Слово дали шолоховеду Федору Бирюкову. До этого он нашептывал в коридоре членам Ученого совета, что «надо спасать Лобанова», а теперь с ходу начал обвинять меня в клевете на Шолохова, на социализм, даже на трактор: «Ведь трактор – это идеологическое и политическое орудие! Поэт Безыменский, который побывал в годы коллективизации в деревне, так писал о тракторе…» И продекламировал с прыгающим от пафоса лицом стихотворение Безыменского о тракторе. Я слушал и не верил своим ушам – всегда льстил мне, призывал в коридоре «спасать» меня, а здесь такая злоба, откуда она? Эх, русачки мы, русачки! Чего стоят наши патриотические слова, когда мы в трудное время топим друг друга! Впрочем, можно иногда видеть, как из этой топи протягивается рука в знак запоздалого примирения. Тот же Бирюков спустя пятнадцать лет после описанной выше истории защищает вдруг меня в газете «Советская Россия» (13 ноября 1997 года) от А. Яковлева, вспоминает, как меня «немедленно пригласили для объяснения на партийную группу кафедры творчества. Он пришел, привел примеры, как высокопоставленный автор извратил его тексты, стараясь приписать всяческие грехи» и т. д. Да и я тоже, уже недавно, при встрече с ним почувствовал себя неловко за то нехорошее слово в коридоре, и мы мирно поговорили друг с другом, жизнь коротка, особенно в нашем с ним возрасте, и так много кругом взаимной неприязни.
Смотрю на Евгения Сидорова, который должен сейчас выступать. Вспоминаются слова, сказанные им при разговоре со мной в его кабинете, что он не будет выступать против. Но эта фраза почему-то прокрутилась в моем сознании с обратным смыслом: скажет же что-нибудь против. И почему-то я решил, что не пропустит Евгений Юрьевич то место в моей статье, где приводятся адресованные Зиновьеву слова Ленина о необходимости активизации массового террора в Питере в связи с убийством Володарского. И я как в воду глядел. Сказал обо мне добрые слова как о критике, как о преподавателе, и вдруг о том самом… Тонко сказал: есть в статье место, которое дает основание думать о Владимире Ильиче как о стороннике терроризма.
– Это не я говорю, – бросил я с места. – Я цитирую из книги Давида Голинкова «Крушение антисоветского подполья в СССР».
– Тем хуже! – как-то молниеносно парировал Сидоров, как ракеткой в пинг-понге, что поставило меня просто в тупик.

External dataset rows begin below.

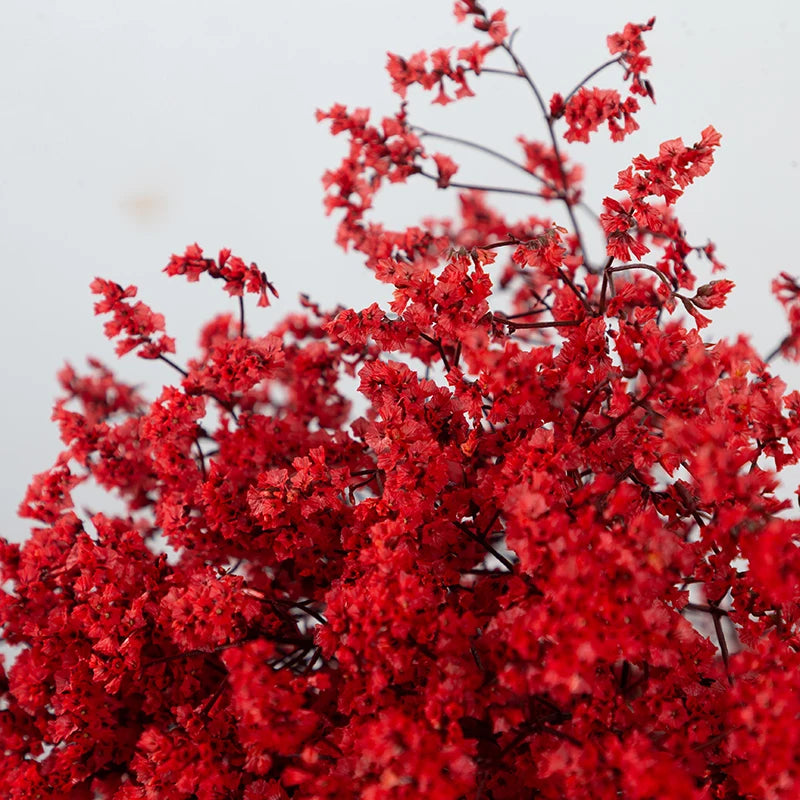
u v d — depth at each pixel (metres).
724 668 0.50
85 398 0.55
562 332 0.52
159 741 0.50
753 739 0.48
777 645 0.49
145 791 0.50
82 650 0.52
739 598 0.50
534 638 0.48
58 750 0.52
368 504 0.50
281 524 0.52
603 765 0.49
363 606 0.49
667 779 0.48
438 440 0.51
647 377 0.50
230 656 0.49
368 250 0.54
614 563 0.48
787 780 0.48
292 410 0.54
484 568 0.51
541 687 0.48
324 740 0.50
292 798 0.50
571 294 0.52
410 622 0.49
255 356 0.52
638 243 0.51
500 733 0.50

Но в целом отношение его ко мне выглядело, говоря его любимым словом, толерантным. «Михаил Петрович Лобанов – человек уважаемый, он хорошо работает в институте, никаких административных мер мы применять к нему не можем и не будем. Но обсуждать книги и статьи, вызывающие споры в печати, мы должны обязательно». И в последней фразе назвал мою «главную идею» – «мечтательно-консервативной». Видимо, в этом была какая-то доля истины, хотя и было для меня странно…

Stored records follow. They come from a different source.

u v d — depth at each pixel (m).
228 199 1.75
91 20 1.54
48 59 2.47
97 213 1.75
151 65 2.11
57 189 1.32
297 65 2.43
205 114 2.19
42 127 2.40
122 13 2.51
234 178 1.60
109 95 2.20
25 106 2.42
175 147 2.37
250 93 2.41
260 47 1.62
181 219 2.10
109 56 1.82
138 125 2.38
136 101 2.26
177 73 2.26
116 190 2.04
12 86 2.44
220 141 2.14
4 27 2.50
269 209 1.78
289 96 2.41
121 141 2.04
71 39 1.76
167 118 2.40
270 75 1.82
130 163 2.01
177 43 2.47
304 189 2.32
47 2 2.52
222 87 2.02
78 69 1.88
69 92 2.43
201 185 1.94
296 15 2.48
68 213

Почему из такой мечтательной консервативности загорелся сыр-бор на самом верху партийной власти? Может быть, и там переоценивали возможности «русской почвенности», не веря в полную силу в то, что было уже явью, – в наличную реальность радикальную, имеющую давние революционные традиции и уже готовую перейти в новое свое состояние – «перестроечно-криминального» толка.